Solving Multiple-Container Packing Problems using Pseudo-Meiosis Genetic Algorithm

Abstract

Knapsack problems are a class of common but difficult (NP-complete or NP – hard) problems. Since, it is believed that no knapsack problem algorithm can be constructed whose computation time optimality increases as any polynomial function of the problem size.

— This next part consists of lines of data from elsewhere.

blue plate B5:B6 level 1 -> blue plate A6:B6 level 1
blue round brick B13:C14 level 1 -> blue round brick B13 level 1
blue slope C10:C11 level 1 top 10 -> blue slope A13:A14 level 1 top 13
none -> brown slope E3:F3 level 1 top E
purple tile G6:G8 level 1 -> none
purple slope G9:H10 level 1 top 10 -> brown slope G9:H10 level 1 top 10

There is a variety of knapsack-type problems in which a set of entities, together with their values (profits)and sizes, is given, and it is desired to select one or more disjoint subsets so that the total of the sizes in each subset does not exceed given bounds and the total of the selected values is maximized .Diploid representation and dominance operator are advanced operators that attempt to improve upon the power of traditional genetic algorithms .Pseudo – Meiosis Genetic Algorithm(PsM GA) is one form of genetic algorithms that incorporate diploidy structure and dominance mechanism in their genetic search .the goal of this dissertation is to present the application of PsM GA in one of the promising combinatorial optimization problems- the Knapsack Problem (KP).Results obtained concern two types of KP: the 0/1 KP and the Multiple Container Packing Problem, MCPP. Moreover, several aspects are considered in experiments such as , the algorithm used for evaluation of the individuals (fitness evaluation ), the number of items (i.e., search space size ), the correlation between the weights and the profits of items, and the capacity of the knapsack.